[[ Data for this task, beginning ]]

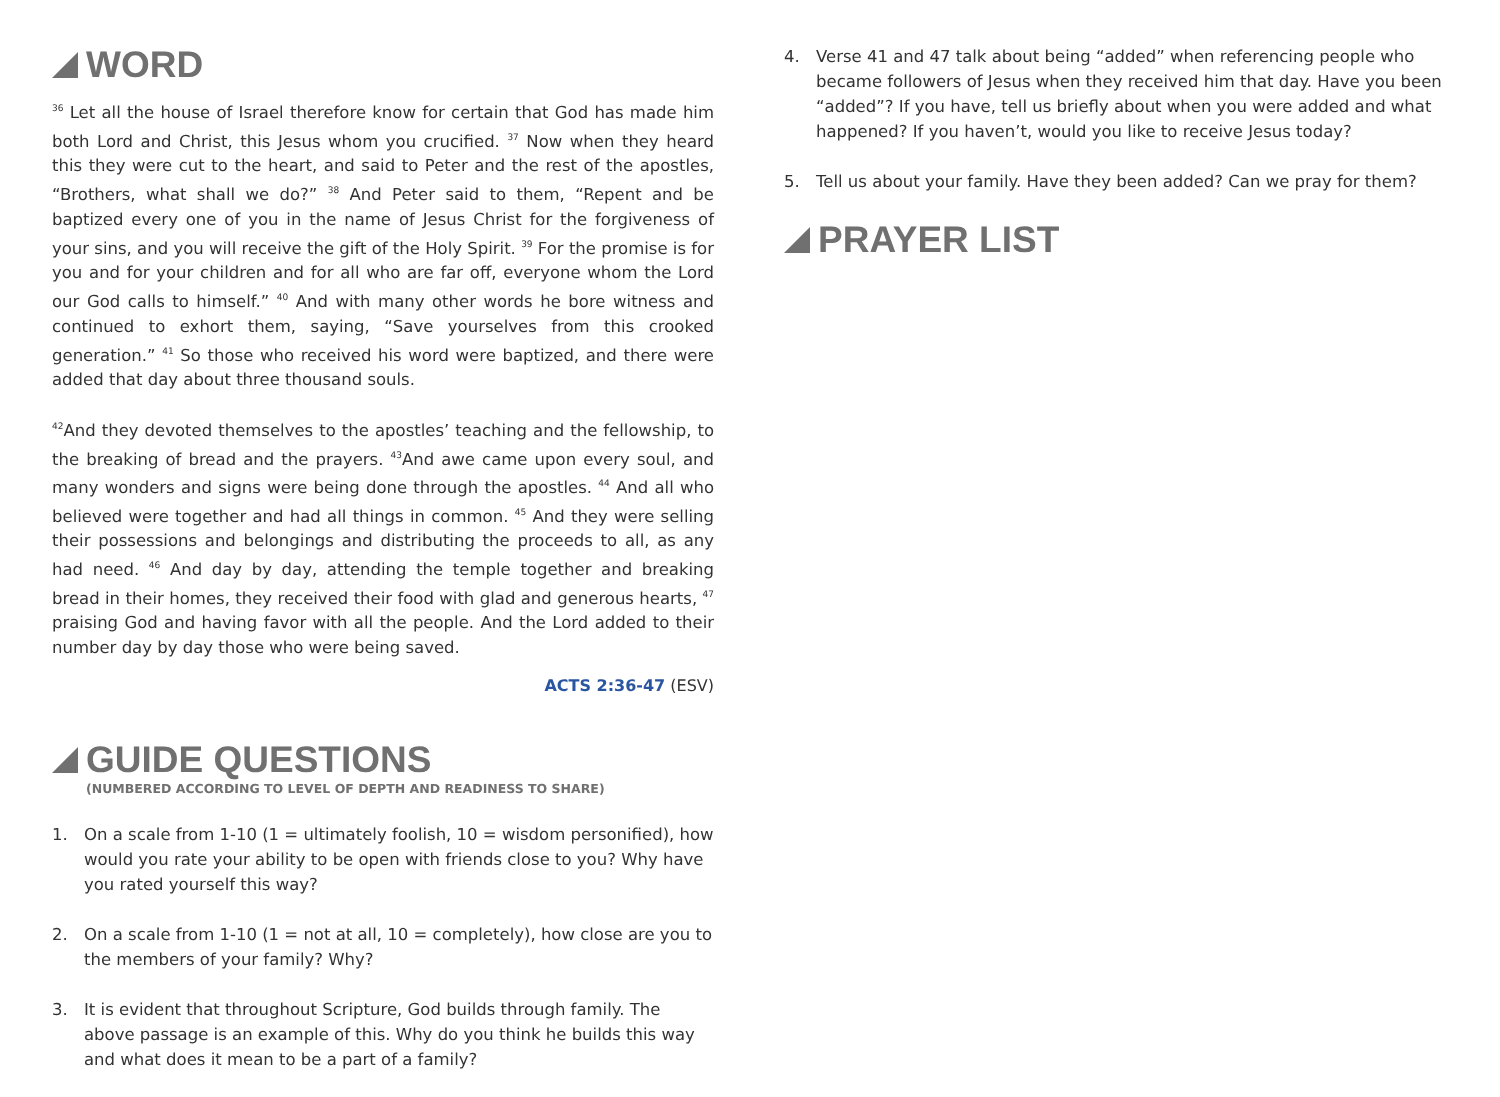WORD
<sup>36</sup> Let all the house of Israel therefore know for certain that God has made him both Lord and Christ, this Jesus whom you crucified. <sup>37</sup> Now when they heard this they were cut to the heart, and said to Peter and the rest of the apostles, “Brothers, what shall we do?” <sup>38</sup> And Peter said to them, “Repent and be baptized every one of you in the name of Jesus Christ for the forgiveness of your sins, and you will receive the gift of the Holy Spirit. <sup>39</sup> For the promise is for you and for your children and for all who are far off, everyone whom the Lord our God calls to himself.” <sup>40</sup> And with many other words he bore witness and continued to exhort them, saying, “Save yourselves from this crooked generation.” <sup>41</sup> So those who received his word were baptized, and there were added that day about three thousand souls.
<sup>42</sup> And they devoted themselves to the apostles’ teaching and the fellowship, to the breaking of bread and the prayers. <sup>43</sup>And awe came upon every soul, and many wonders and signs were being done through the apostles. <sup>44</sup> And all who believed were together and had all things in common. <sup>45</sup> And they were selling their possessions and belongings and distributing the proceeds to all, as any had need. <sup>46</sup> And day by day, attending the temple together and breaking bread in their homes, they received their food with glad and generous hearts, <sup>47</sup> praising God and having favor with all the people. And the Lord added to their number day by day those who were being saved.
ACTS 2:36-47 (ESV)
GUIDE QUESTIONS
(NUMBERED ACCORDING TO LEVEL OF DEPTH AND READINESS TO SHARE)
1. On a scale from 1-10 (1 = ultimately foolish, 10 = wisdom personified), how would you rate your ability to be open with friends close to you? Why have you rated yourself this way?
2. On a scale from 1-10 (1 = not at all, 10 = completely), how close are you to the members of your family? Why?
3. It is evident that throughout Scripture, God builds through family. The above passage is an example of this. Why do you think he builds this way and what does it mean to be a part of a family?
4. Verse 41 and 47 talk about being “added” when referencing people who became followers of Jesus when they received him that day. Have you been “added”? If you have, tell us briefly about when you were added and what happened? If you haven’t, would you like to receive Jesus today?
5. Tell us about your family. Have they been added? Can we pray for them?
PRAYER LIST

[[ Data for this task, end ]]

What to produce: Output the line holding "GUIDE QUESTIONS", then every later line through the end of the records above, exactly as given and nothing else.

Completed task:
GUIDE QUESTIONS
(NUMBERED ACCORDING TO LEVEL OF DEPTH AND READINESS TO SHARE)
1. On a scale from 1-10 (1 = ultimately foolish, 10 = wisdom personified), how would you rate your ability to be open with friends close to you? Why have you rated yourself this way?
2. On a scale from 1-10 (1 = not at all, 10 = completely), how close are you to the members of your family? Why?
3. It is evident that throughout Scripture, God builds through family. The above passage is an example of this. Why do you think he builds this way and what does it mean to be a part of a family?
4. Verse 41 and 47 talk about being “added” when referencing people who became followers of Jesus when they received him that day. Have you been “added”? If you have, tell us briefly about when you were added and what happened? If you haven’t, would you like to receive Jesus today?
5. Tell us about your family. Have they been added? Can we pray for them?
PRAYER LIST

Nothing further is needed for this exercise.